↓↓↓
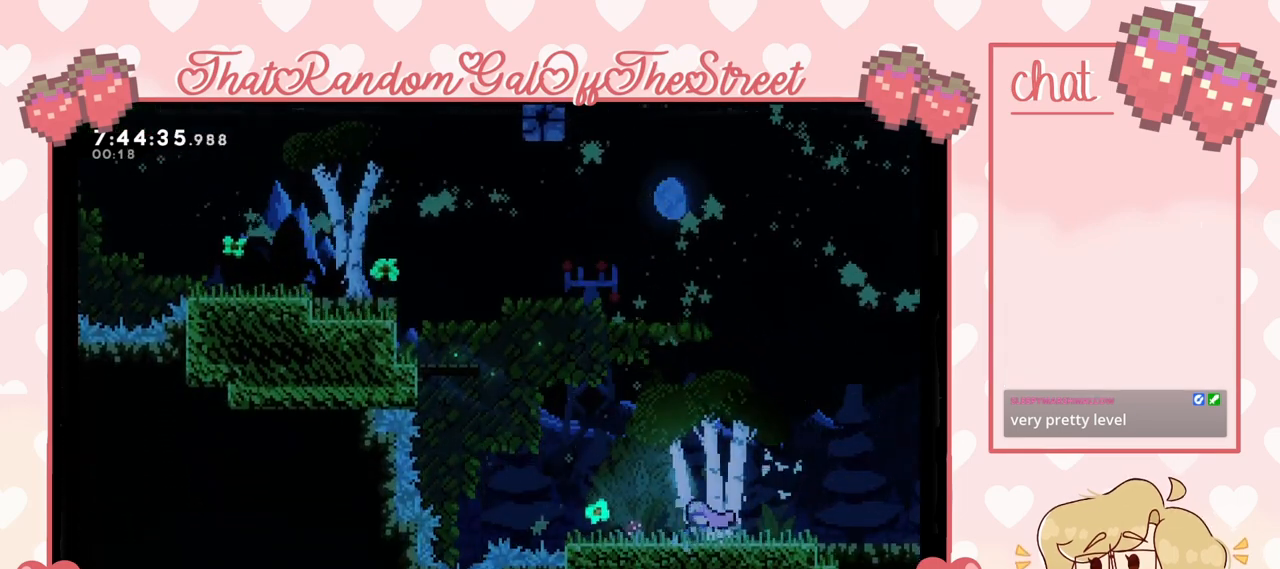
{"buttons": ["A"], "left_stick": "left", "right_stick": "center", "events": [[333, "A", "down"]]}
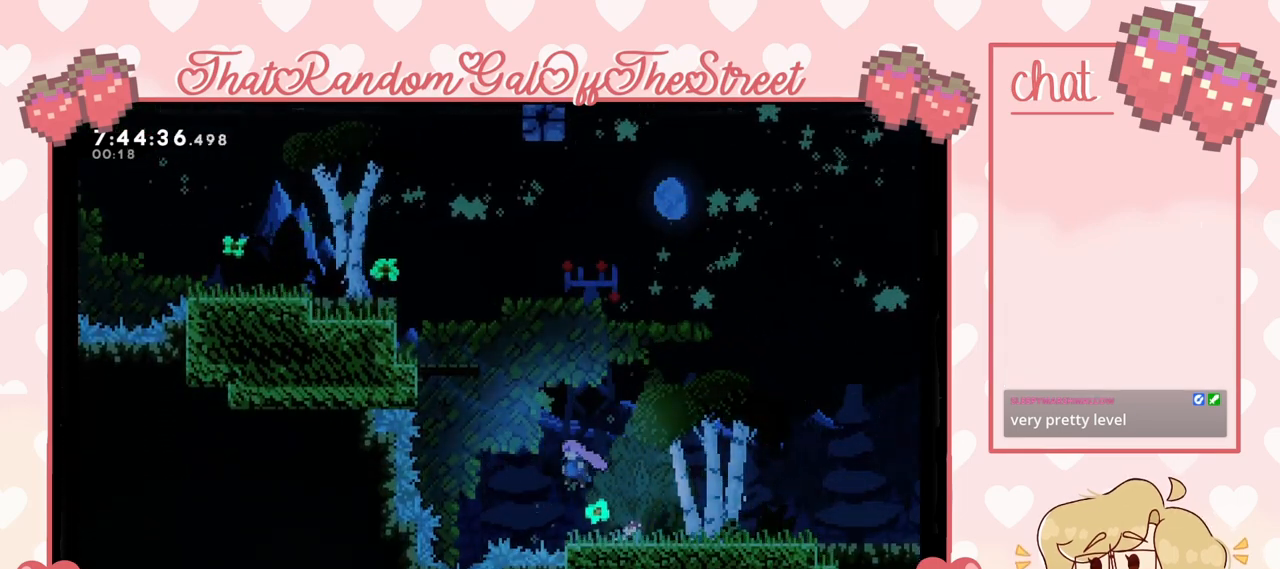
{"buttons": ["X"], "left_stick": "up-left", "right_stick": "center", "events": [[100, "left_stick", "up-left"], [133, "A", "up"], [200, "X", "down"]]}
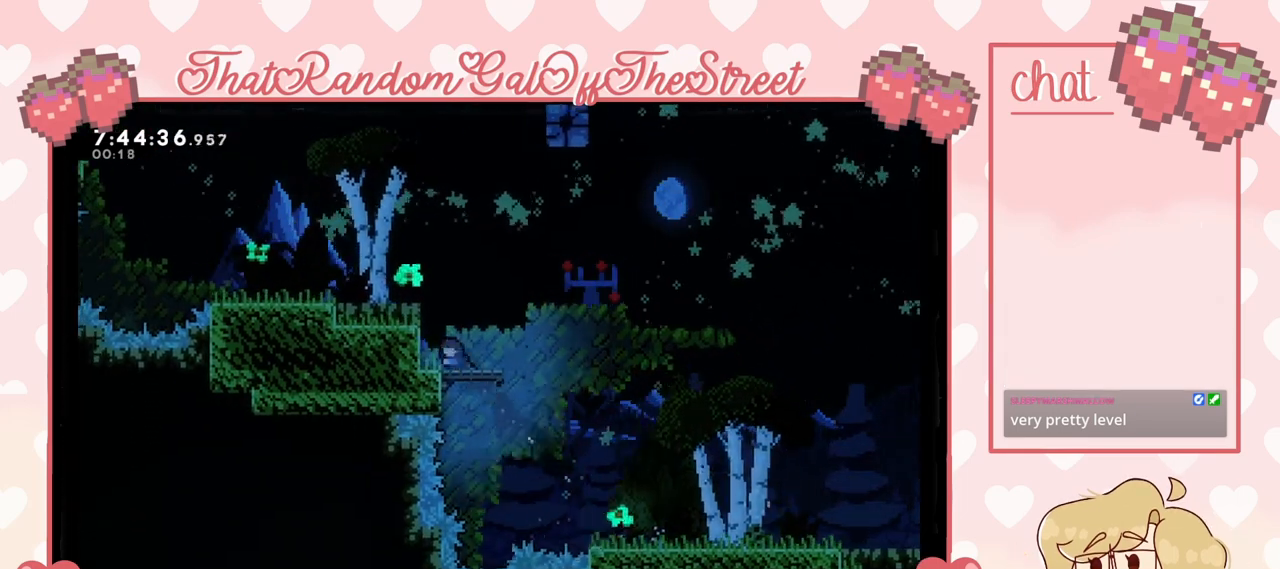
{"buttons": [], "left_stick": "up-left", "right_stick": "center", "events": [[33, "L2", "down"], [33, "X", "up"], [167, "A", "down"], [400, "L2", "up"], [433, "A", "up"]]}
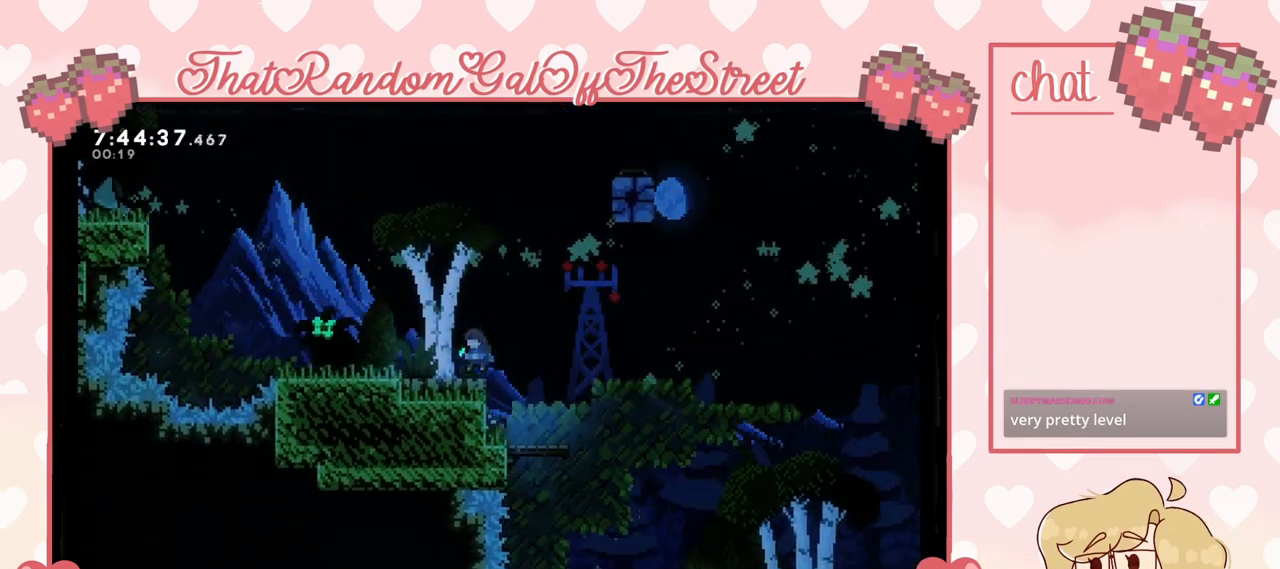
{"buttons": ["A"], "left_stick": "right", "right_stick": "center", "events": [[67, "left_stick", "center"], [200, "left_stick", "right"], [300, "A", "down"]]}
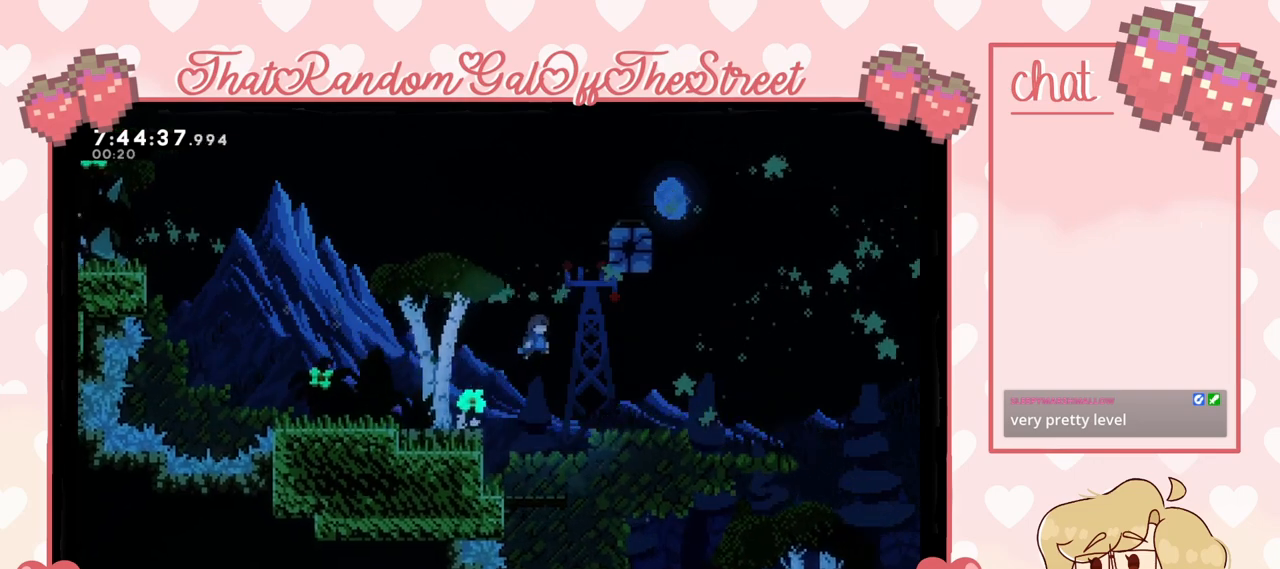
{"buttons": ["L2"], "left_stick": "up-right", "right_stick": "center", "events": [[167, "A", "up"], [200, "left_stick", "up"], [267, "X", "down"], [400, "left_stick", "up-right"], [433, "X", "up"], [500, "L2", "down"]]}
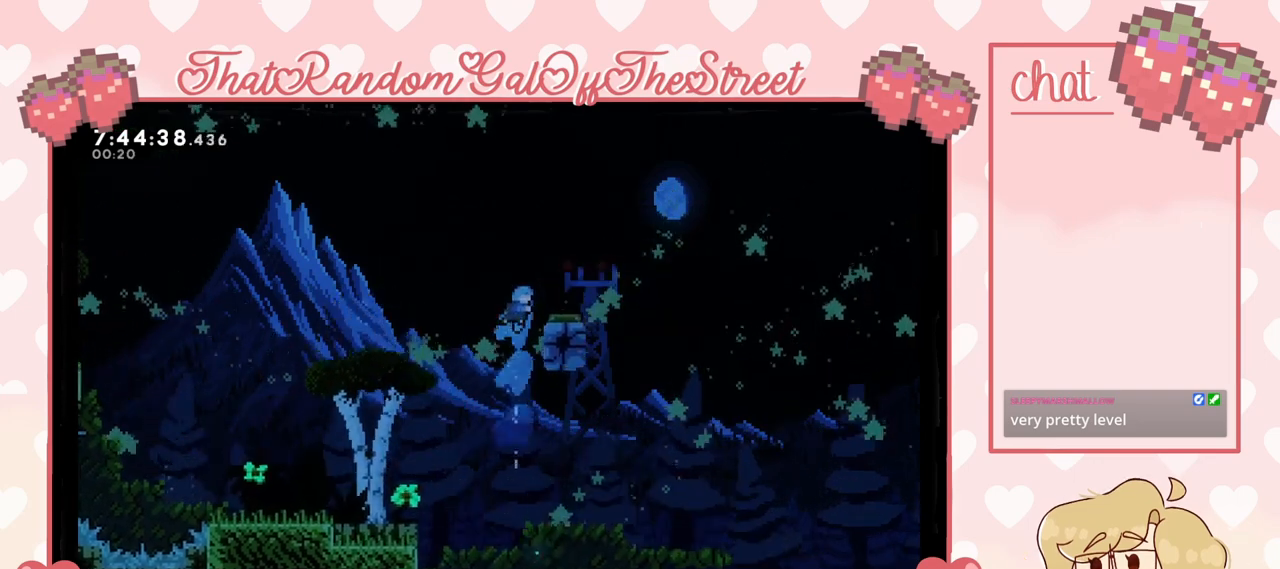
{"buttons": [], "left_stick": "center", "right_stick": "center", "events": [[267, "left_stick", "up"], [300, "L2", "up"], [367, "left_stick", "center"]]}
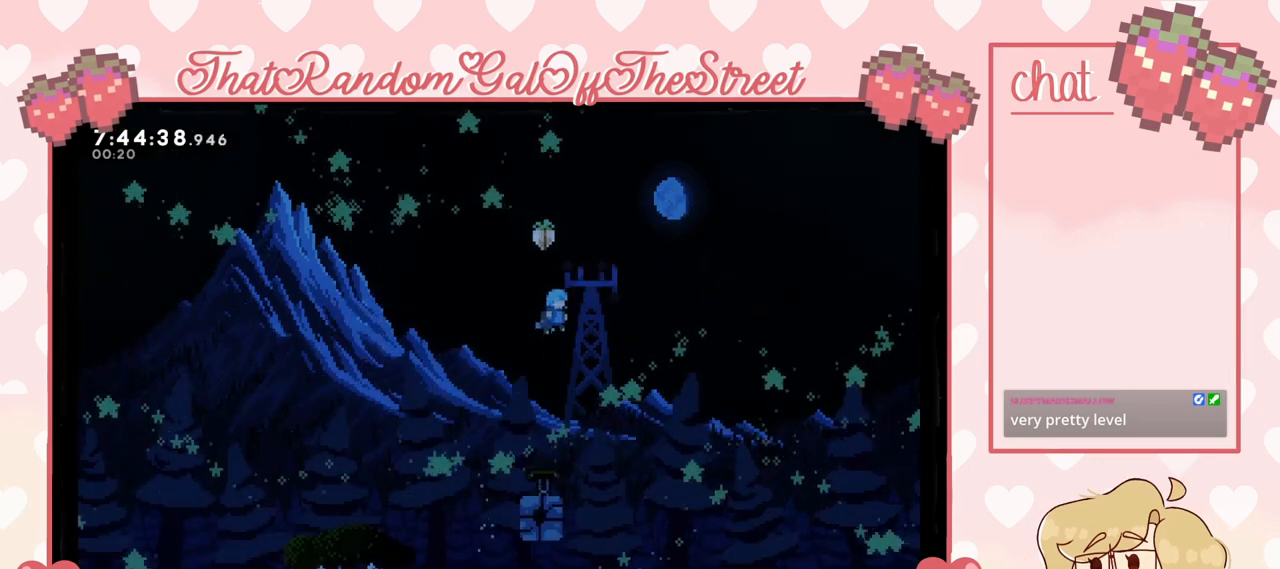
{"buttons": [], "left_stick": "center", "right_stick": "center", "events": [[200, "left_stick", "left"], [333, "left_stick", "center"]]}
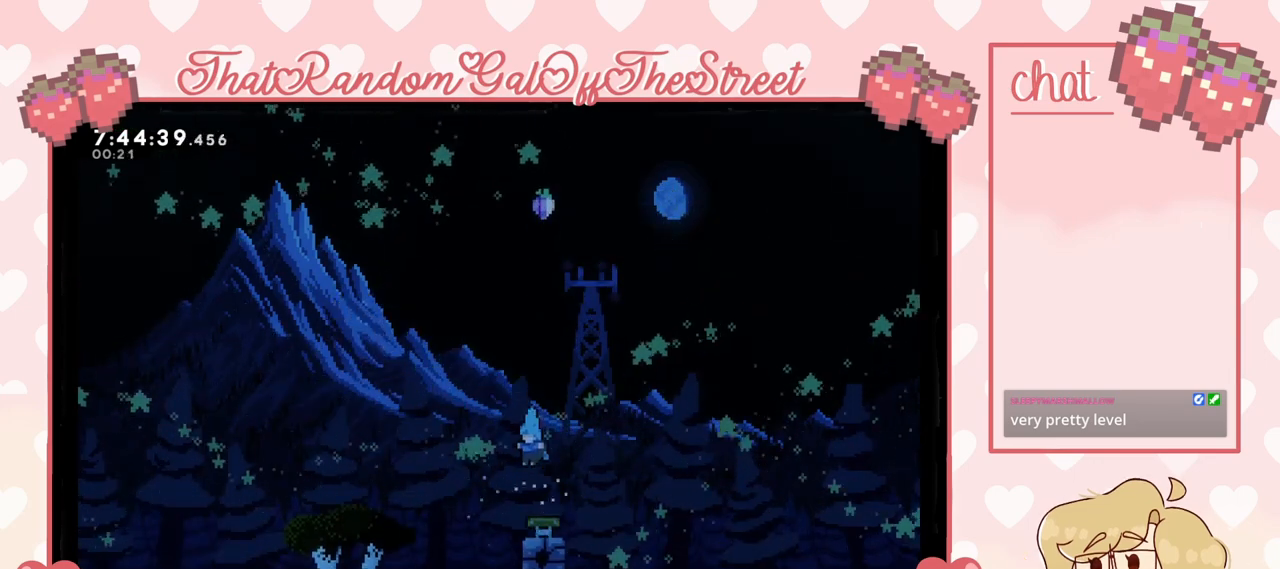
{"buttons": ["A"], "left_stick": "right", "right_stick": "center", "events": [[300, "left_stick", "right"], [400, "A", "down"]]}
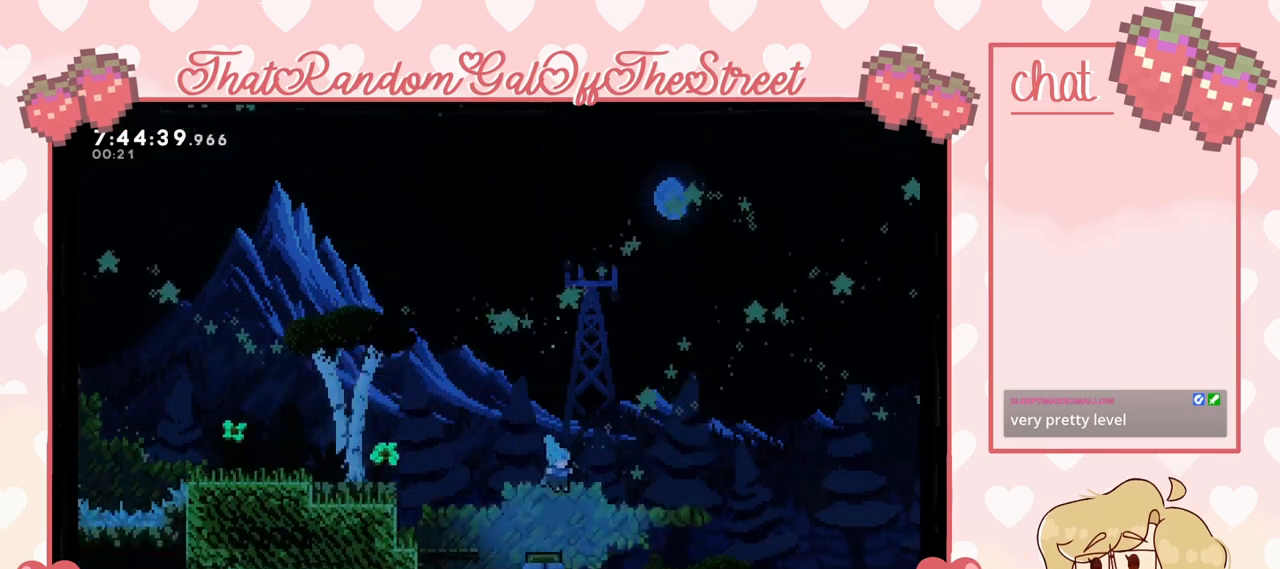
{"buttons": [], "left_stick": "center", "right_stick": "center", "events": [[300, "A", "up"], [367, "left_stick", "center"]]}
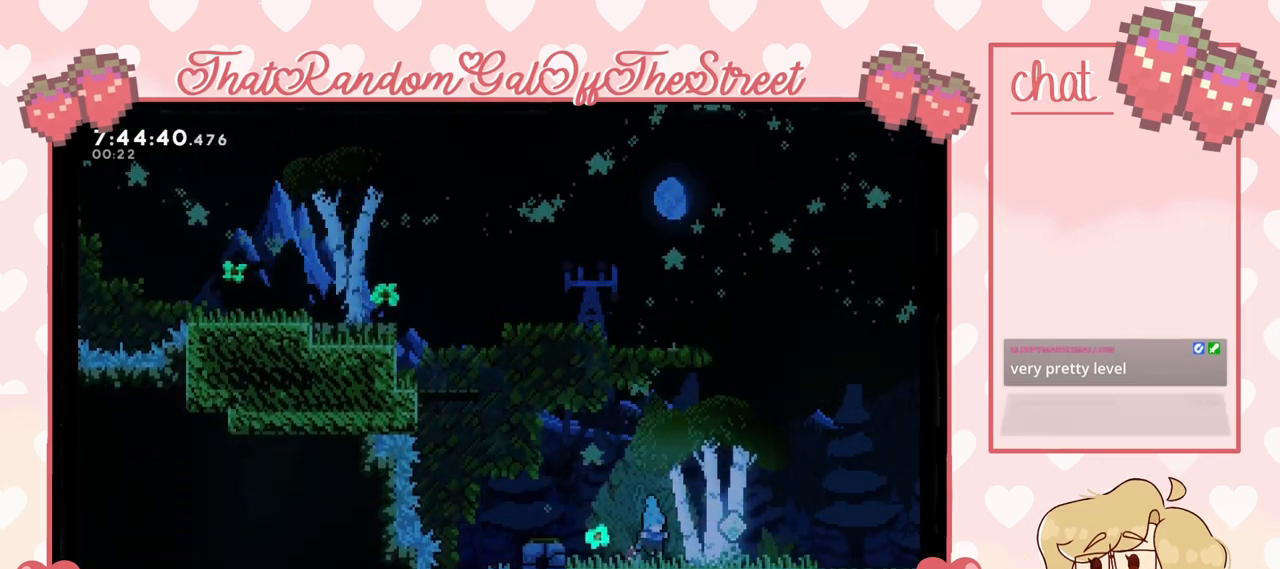
{"buttons": [], "left_stick": "center", "right_stick": "center", "events": []}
↑↑↑
## Task prompt
Reproduce the whole listing above word for word, dropping each image.

## Solution to the exercise
{"buttons": ["A"], "left_stick": "left", "right_stick": "center", "events": [[333, "A", "down"]]}
{"buttons": ["X"], "left_stick": "up-left", "right_stick": "center", "events": [[100, "left_stick", "up-left"], [133, "A", "up"], [200, "X", "down"]]}
{"buttons": [], "left_stick": "up-left", "right_stick": "center", "events": [[33, "L2", "down"], [33, "X", "up"], [167, "A", "down"], [400, "L2", "up"], [433, "A", "up"]]}
{"buttons": ["A"], "left_stick": "right", "right_stick": "center", "events": [[67, "left_stick", "center"], [200, "left_stick", "right"], [300, "A", "down"]]}
{"buttons": ["L2"], "left_stick": "up-right", "right_stick": "center", "events": [[167, "A", "up"], [200, "left_stick", "up"], [267, "X", "down"], [400, "left_stick", "up-right"], [433, "X", "up"], [500, "L2", "down"]]}
{"buttons": [], "left_stick": "center", "right_stick": "center", "events": [[267, "left_stick", "up"], [300, "L2", "up"], [367, "left_stick", "center"]]}
{"buttons": [], "left_stick": "center", "right_stick": "center", "events": [[200, "left_stick", "left"], [333, "left_stick", "center"]]}
{"buttons": ["A"], "left_stick": "right", "right_stick": "center", "events": [[300, "left_stick", "right"], [400, "A", "down"]]}
{"buttons": [], "left_stick": "center", "right_stick": "center", "events": [[300, "A", "up"], [367, "left_stick", "center"]]}
{"buttons": [], "left_stick": "center", "right_stick": "center", "events": []}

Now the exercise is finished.